The problem. Find and copy each line of the data that includes "output".

[Records drawn from a dataset]
--------
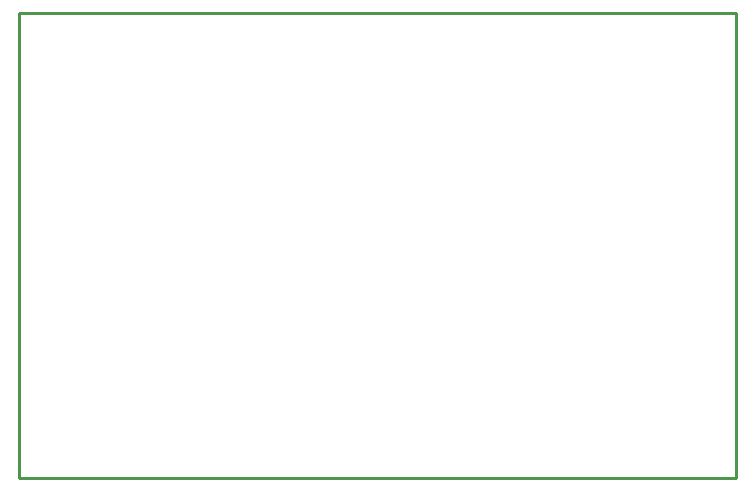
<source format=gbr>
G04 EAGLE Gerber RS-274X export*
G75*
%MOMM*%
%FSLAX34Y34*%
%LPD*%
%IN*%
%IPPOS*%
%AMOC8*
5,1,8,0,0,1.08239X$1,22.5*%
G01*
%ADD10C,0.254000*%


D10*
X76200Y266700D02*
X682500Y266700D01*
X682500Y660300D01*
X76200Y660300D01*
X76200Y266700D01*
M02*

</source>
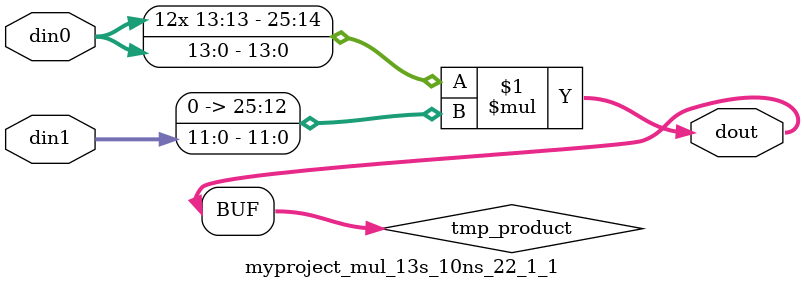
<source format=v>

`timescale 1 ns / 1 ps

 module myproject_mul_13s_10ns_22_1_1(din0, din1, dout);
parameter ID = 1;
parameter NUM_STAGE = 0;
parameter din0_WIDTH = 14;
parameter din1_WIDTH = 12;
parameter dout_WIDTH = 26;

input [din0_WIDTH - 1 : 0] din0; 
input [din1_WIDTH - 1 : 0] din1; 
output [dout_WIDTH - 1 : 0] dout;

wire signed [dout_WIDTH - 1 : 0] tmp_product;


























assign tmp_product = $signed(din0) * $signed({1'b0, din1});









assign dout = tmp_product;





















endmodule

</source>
--------
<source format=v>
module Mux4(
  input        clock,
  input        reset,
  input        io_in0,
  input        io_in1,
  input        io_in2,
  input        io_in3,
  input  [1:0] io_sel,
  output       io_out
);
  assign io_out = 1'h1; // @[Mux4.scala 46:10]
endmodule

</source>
--------
Reply to the exercise.
output [dout_WIDTH - 1 : 0] dout;
  output       io_out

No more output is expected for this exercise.